On Sat, 22 Jan 2022 at 00:56, Joao S. O. Bueno <jsbu...@python.org.br> wrote:
>>
>> I don't understand polynomials as frozensets. What's the point of
>> representing them that way? Particularly if you're converting to and
>> from dicts all the time, why not represent them as dicts? Or as some
>> custom mapping type, if you need it to be hashable?
>
>
> Sorry for deviating here, but this kind of argumentation is one
> that is sensitive for me -   but here it is:
> I personally do not think the  comment above adds anything to the discussion 
> at hand.
> We've been presented to a real-world use case of frozensets that would
> benefit in readability from having a dedicated literal. How good it is to
> question the way it is coded without even checking the project out?
> (and even so, do that publicly in a non related discussion?)
>
> I had this happen to me in an email here, when I tried an early
> version of match/case in a code in a project of mine. Despite
> being a more or less internal API, the code was bashed in
> a way, in an unasked for code review,
>  it took out the fun I had in coding the project for months.
>
> So, please, take care when deviating from the discussion at hand.

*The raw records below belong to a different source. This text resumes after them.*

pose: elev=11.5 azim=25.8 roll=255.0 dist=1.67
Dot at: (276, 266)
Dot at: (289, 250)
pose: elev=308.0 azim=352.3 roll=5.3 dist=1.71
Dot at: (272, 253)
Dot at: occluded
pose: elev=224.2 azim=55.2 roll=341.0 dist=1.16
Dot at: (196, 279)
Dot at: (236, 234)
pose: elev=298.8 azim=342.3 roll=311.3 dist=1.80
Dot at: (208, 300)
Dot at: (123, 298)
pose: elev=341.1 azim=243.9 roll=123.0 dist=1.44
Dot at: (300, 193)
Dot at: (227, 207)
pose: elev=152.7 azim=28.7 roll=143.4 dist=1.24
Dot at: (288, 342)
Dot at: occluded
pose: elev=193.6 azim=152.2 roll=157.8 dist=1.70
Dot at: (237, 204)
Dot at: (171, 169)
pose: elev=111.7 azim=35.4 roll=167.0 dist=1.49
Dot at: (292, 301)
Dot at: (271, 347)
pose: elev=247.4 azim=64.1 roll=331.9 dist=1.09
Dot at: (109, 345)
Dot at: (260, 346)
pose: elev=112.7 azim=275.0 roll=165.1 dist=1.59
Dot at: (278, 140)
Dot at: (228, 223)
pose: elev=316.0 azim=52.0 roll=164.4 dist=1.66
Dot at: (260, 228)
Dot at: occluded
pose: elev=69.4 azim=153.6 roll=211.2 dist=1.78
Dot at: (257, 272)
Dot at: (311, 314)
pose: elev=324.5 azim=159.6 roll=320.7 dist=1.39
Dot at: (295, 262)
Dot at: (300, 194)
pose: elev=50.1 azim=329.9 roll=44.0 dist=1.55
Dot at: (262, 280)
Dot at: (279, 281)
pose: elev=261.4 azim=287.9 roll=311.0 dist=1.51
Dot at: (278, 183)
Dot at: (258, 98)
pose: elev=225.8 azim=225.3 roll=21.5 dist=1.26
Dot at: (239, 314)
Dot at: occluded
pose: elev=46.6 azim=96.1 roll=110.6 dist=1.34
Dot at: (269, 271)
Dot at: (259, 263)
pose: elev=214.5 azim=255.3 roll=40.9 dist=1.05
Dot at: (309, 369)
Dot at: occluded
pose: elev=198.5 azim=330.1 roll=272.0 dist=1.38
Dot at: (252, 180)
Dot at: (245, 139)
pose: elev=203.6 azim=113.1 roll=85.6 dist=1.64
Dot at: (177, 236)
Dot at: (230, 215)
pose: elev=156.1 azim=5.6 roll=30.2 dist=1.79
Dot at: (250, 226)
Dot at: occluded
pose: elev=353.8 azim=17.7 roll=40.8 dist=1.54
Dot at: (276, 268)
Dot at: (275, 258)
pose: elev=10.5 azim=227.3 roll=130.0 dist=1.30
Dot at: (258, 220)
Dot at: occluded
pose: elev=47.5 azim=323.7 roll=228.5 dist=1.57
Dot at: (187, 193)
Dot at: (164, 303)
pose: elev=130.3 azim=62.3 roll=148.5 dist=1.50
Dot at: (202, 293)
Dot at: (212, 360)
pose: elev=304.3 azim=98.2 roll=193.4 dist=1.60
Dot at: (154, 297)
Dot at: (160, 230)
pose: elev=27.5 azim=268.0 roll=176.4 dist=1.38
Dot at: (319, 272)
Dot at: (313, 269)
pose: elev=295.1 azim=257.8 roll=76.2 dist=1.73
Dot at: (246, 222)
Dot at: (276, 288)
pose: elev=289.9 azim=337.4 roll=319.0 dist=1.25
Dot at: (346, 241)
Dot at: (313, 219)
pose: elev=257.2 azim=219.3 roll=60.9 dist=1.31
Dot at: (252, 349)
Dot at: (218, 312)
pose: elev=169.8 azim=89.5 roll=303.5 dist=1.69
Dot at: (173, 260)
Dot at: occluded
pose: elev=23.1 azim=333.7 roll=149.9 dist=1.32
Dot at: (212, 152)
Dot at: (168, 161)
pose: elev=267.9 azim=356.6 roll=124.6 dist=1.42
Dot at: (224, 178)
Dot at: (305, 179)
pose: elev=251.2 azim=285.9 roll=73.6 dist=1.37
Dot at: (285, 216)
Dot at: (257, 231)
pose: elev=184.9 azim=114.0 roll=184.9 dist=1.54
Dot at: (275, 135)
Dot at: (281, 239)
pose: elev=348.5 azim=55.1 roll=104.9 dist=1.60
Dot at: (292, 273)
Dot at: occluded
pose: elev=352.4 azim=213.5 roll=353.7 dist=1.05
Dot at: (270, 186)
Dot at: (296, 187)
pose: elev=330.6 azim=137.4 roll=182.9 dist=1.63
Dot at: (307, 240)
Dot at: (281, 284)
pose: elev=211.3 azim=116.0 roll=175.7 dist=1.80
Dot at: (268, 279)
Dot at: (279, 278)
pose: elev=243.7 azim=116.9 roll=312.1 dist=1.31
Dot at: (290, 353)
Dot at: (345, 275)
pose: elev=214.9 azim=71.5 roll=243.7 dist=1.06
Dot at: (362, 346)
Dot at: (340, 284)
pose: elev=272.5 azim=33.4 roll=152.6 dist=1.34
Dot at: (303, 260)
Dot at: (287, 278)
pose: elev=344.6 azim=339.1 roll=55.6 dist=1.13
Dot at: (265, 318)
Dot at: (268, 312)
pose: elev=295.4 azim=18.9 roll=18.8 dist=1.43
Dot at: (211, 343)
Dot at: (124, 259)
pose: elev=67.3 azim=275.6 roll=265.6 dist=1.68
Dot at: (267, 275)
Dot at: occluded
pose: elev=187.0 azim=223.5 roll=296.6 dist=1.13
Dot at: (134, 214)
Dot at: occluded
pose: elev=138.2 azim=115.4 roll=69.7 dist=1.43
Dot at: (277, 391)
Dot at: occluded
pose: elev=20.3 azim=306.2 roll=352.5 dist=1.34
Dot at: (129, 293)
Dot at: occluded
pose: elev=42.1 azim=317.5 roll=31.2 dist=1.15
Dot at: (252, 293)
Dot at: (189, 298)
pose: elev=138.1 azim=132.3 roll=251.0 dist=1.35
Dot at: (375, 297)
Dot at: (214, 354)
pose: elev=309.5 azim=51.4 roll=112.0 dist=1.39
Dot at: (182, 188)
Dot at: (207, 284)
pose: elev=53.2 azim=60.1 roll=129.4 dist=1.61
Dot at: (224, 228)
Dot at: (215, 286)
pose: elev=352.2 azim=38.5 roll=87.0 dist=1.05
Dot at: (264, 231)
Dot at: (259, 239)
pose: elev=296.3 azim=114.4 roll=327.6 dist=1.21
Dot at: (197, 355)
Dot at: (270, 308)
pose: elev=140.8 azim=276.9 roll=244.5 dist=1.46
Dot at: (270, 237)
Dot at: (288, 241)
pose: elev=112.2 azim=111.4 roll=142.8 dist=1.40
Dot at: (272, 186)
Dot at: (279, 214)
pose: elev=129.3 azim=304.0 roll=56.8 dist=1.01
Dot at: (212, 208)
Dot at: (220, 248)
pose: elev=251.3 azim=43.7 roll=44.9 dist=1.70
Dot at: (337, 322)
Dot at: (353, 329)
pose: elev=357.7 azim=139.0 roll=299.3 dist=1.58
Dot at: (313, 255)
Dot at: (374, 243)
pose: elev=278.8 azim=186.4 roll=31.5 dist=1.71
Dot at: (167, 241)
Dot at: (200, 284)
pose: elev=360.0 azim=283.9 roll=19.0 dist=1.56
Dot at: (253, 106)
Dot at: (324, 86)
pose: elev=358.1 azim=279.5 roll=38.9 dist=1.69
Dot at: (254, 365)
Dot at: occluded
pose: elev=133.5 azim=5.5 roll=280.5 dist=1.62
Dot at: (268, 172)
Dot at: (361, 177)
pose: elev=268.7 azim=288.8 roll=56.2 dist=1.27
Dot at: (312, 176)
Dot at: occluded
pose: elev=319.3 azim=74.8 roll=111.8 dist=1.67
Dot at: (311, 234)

My comment was part of a lengthy response to a post which itself added
little, because it *would not benefit from literals*. My post was
arguing that this was the case. It was, in fact, entirely part of this
discussion. I did take care, and I was making points that are fully
relevant to whether a literal syntax would be beneficial or not.

> Back on topic:
> It looks like this thing of "prefixes are valid for strigns and no good
> for anything else" is, as yoiu put it, Chris, a personal thing.

Every opinion expressed in this thread is a personal one. You can't
dismiss one of them that way without dismissing them all. Does the
viewpoint have merit? It either does, or does not, regardless of who
came up with it. Please take care when deviating from discussion of
actual arguments to discussion of people.

> Do we have anyone else in this thread commenting (or even
> "+1ing") on that side? As I've mentioned a couple
> of times before: is there any other arguments against
> "f{}" other than "prefixes should be for strings only"
> (and the"bug magnet" perceived by many as a plain
>  incorrect statement )?

We don't have anyone justifying it or disproving it. Only people
saying whether they like it or not. Ultimately, it is a matter of
aesthetics - whether the syntax is ugly or elegant. My opinion is that
it is ugly. Your opinion, it seems, is that it is elegant. These are
two equally valid opinions.

> If there is not, then we are not at "there is no viable syntax",
> as prefixable braces are perfectly viable. It is whether it should be
> done or not, despite some people finding it ugly, which is subjective.

On the contrary; if it is ugly, it probably shouldn't be done, so the
two questions are actually the same question.

Unless by "viable syntax" you are distinguishing from syntaxes which
can be rejected swiftly as being ambiguous or already legal with other
semantics (for instance, ({1,2,3}) should be rejected as unviable),
but few of the proposed syntaxes fall foul of that.

> At that point, I argue that despite adding still more things to
> the syntax, it is one that will spare time in average than the other
> way around, due to the time people, needing frozensets for
> the first time in any project, waste looking for a literal syntax for them
> only to find out there is not any.
>

Have you any stats on this? There is no literal/display syntax for
datetimes, regular expressions, ranges, bytearrays, or a host of other
common types. How often do people reach for a literal syntax for
those? (I say "literal/display" since, technically, dicts have a
display syntax, not a literal, and complex numbers are written as a
constant-folded sum, but in practical terms, those count. The other
types don't even get that.) If frozensets are so special that they
need syntax, why not ranges, which are used far more frequently?

With the method idea, there's a fully backward compatible way to add
it to the language, and an optimization that can be applied to many
types.

So I'm -1 on dedicated syntax for frozensets, -1 on prefixes on
braces, and +0.5 on set.frozen() and the ability to constant-fold
that.

But that's just personal opinion. Like everything else in this thread.